Photochemical Sciences Ph.D. Dissertations


Photoreactivity and Enhanced Toughness and Stability in Polysaccharide-Based Materials Using Metal Ion Coordination

Date of Award


Document Type


Degree Name

Doctor of Philosophy (Ph.D.)


Photochemical Sciences

First Advisor

Alexis D. Ostrowski (Committee Chair)

Second Advisor

Xiangdong Xie (Other)

Third Advisor

Alexander Tarnovsky (Committee Member)

Fourth Advisor

Joseph C. Furgal (Committee Member)


Nature provides a wide range of biopolymers that have been used over the years to create different materials with different properties. Among these biopolymers, we used polysaccharides to develop sustainable materials with unique properties. To enhance their properties, we tried recreating the hierarchal assemblies found in nature between soft organic and hard inorganic components. In other words, our approach was to use metal coordination to ligand groups present in the polysaccharides to make materials with unique mechanical properties and water stability. We also wanted to be able to use light to modify the properties of these materials or degrade them.
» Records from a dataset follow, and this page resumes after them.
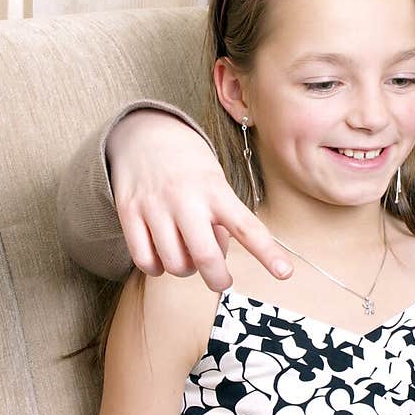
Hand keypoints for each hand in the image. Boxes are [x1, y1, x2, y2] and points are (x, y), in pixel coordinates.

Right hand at [107, 110, 291, 290]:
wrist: (143, 132)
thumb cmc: (189, 166)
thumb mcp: (215, 183)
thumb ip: (220, 220)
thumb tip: (214, 260)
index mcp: (216, 190)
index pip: (247, 227)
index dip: (267, 253)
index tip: (285, 273)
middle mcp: (186, 198)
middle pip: (206, 257)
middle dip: (218, 280)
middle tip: (221, 282)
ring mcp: (155, 206)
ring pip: (175, 264)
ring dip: (186, 270)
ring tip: (187, 254)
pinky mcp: (129, 213)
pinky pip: (145, 260)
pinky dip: (157, 267)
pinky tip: (162, 255)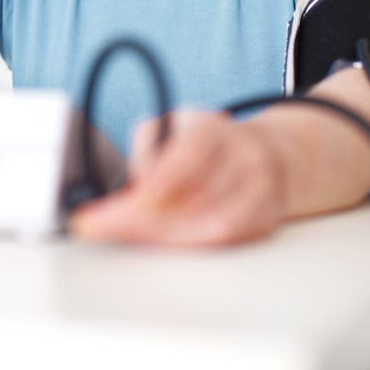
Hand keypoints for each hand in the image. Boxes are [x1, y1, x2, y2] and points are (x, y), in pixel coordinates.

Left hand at [69, 110, 289, 247]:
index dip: (151, 188)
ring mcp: (260, 189)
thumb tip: (134, 187)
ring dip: (164, 236)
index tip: (114, 210)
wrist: (269, 153)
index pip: (184, 160)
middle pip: (194, 198)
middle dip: (142, 220)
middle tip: (101, 228)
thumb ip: (147, 148)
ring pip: (211, 225)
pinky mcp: (266, 218)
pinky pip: (228, 240)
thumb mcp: (170, 125)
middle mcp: (243, 156)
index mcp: (213, 129)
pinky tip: (165, 243)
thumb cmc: (206, 143)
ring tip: (128, 235)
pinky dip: (193, 244)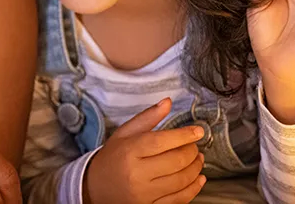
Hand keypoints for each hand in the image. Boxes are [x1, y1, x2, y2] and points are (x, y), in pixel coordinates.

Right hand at [83, 99, 206, 203]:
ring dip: (195, 168)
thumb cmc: (112, 158)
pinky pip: (179, 200)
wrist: (95, 187)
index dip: (185, 135)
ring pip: (181, 181)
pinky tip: (198, 178)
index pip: (162, 141)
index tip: (198, 131)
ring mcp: (143, 194)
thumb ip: (147, 117)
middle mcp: (136, 174)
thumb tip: (168, 101)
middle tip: (194, 146)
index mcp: (129, 151)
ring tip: (198, 159)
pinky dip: (193, 189)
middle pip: (176, 161)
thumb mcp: (124, 134)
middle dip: (192, 151)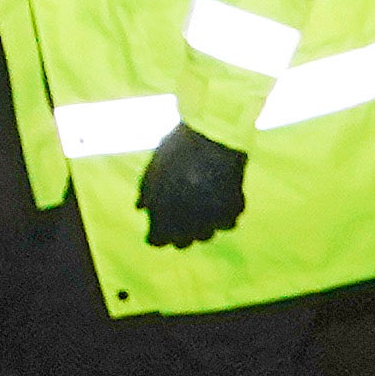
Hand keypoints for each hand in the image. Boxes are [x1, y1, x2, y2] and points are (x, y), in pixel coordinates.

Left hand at [135, 125, 248, 250]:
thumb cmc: (179, 146)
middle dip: (179, 236)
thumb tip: (140, 209)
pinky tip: (220, 207)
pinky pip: (228, 223)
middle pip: (183, 243)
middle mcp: (186, 215)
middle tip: (180, 225)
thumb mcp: (154, 167)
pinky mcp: (233, 206)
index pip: (158, 240)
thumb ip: (146, 191)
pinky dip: (224, 218)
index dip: (157, 238)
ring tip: (200, 215)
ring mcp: (211, 212)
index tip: (157, 235)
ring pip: (206, 236)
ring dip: (202, 229)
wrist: (213, 132)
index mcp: (162, 207)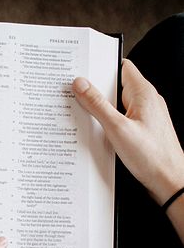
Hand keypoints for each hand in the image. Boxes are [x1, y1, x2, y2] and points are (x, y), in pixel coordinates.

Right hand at [73, 58, 183, 204]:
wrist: (168, 180)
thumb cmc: (150, 156)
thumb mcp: (117, 128)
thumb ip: (97, 105)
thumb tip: (81, 84)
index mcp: (143, 93)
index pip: (121, 67)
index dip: (101, 67)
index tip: (83, 72)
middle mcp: (147, 101)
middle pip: (117, 87)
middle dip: (97, 92)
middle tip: (78, 97)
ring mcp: (145, 116)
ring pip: (118, 105)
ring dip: (102, 111)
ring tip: (87, 119)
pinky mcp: (143, 130)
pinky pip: (122, 120)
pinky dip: (110, 124)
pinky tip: (100, 135)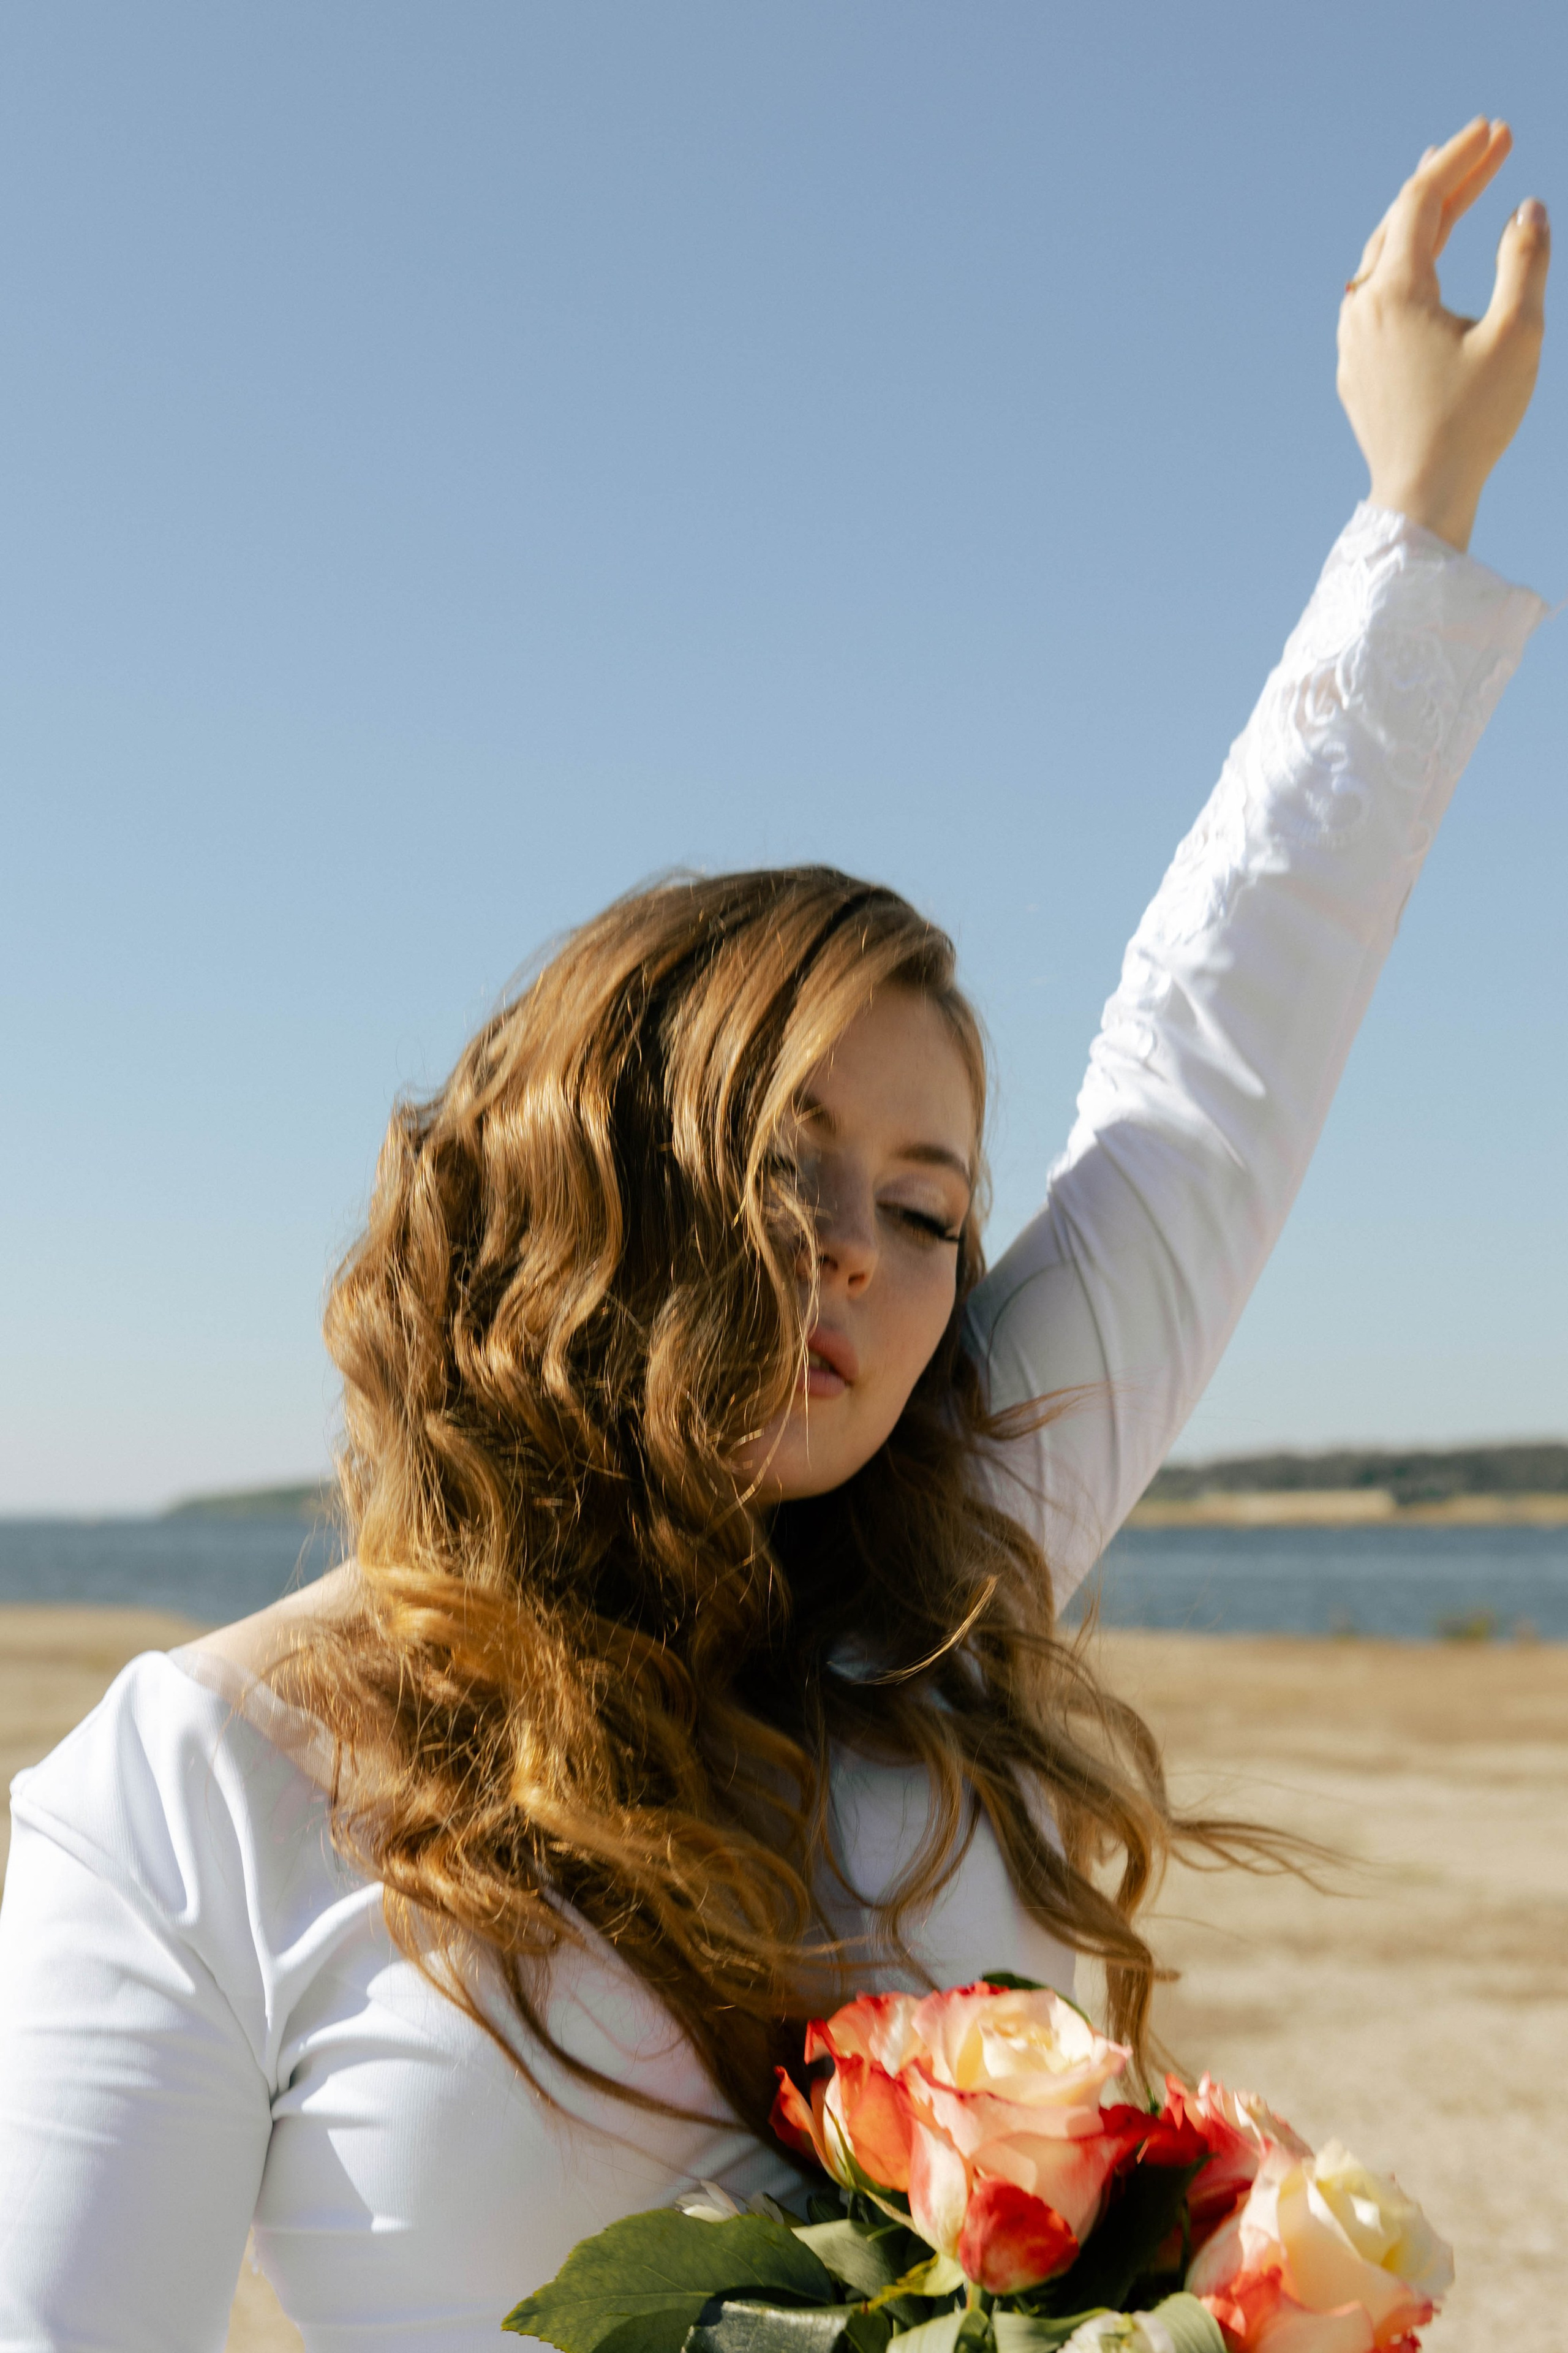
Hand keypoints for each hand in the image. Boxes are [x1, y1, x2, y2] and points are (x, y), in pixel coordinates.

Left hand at [1337, 119, 1548, 551]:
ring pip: (1381, 259)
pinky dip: (1402, 265)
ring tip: (1452, 189)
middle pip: (1399, 222)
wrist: (1421, 497)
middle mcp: (1360, 308)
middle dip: (1447, 179)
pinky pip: (1373, 297)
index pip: (1420, 200)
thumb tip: (1526, 209)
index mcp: (1394, 293)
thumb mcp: (1515, 334)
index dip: (1459, 158)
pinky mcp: (1353, 369)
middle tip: (1489, 144)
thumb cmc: (1472, 422)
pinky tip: (1418, 262)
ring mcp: (1350, 341)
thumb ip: (1523, 262)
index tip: (1494, 129)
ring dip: (1420, 220)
We chose to work with Fe(III) and V(V) metal ions because these two metals ions showed photoreactivity with different ligands such as carboxylate-containing polyuronates such as alginate and pectin, and other polysaccharides such as chitosan and cellulose and small hydroxy acids such as tartaric acid. First, we studied the photoreactivity of V(V) with two polysaccharides, alginate and chitosan in aqueous solution. In both solutions, a decrease in viscosity was observed with light irradiation accompanied by a change in color from an initial yellow color to a blue color corresponding to the photochemical reduction of V(V) to V(IV) according to previous studies. Second, we made solid films from pectin and chitosan and improved their properties using V(V) ion coordination. V(V)-coordinated films showed increased strength and water stability compared to V(V)-free films. The photochemical reaction observed in solution was also observed in solid state. Finally, to further understand the photochemical reaction in solid state, we made films by blending two of the three polysaccharides, either pectin and chitosan or pectin and ᴋ-carrageenan with different Fe-species. We learned that rheological properties and photochemical properties can be tuned by changing the blend of polysaccharides or the metal species used to make the material.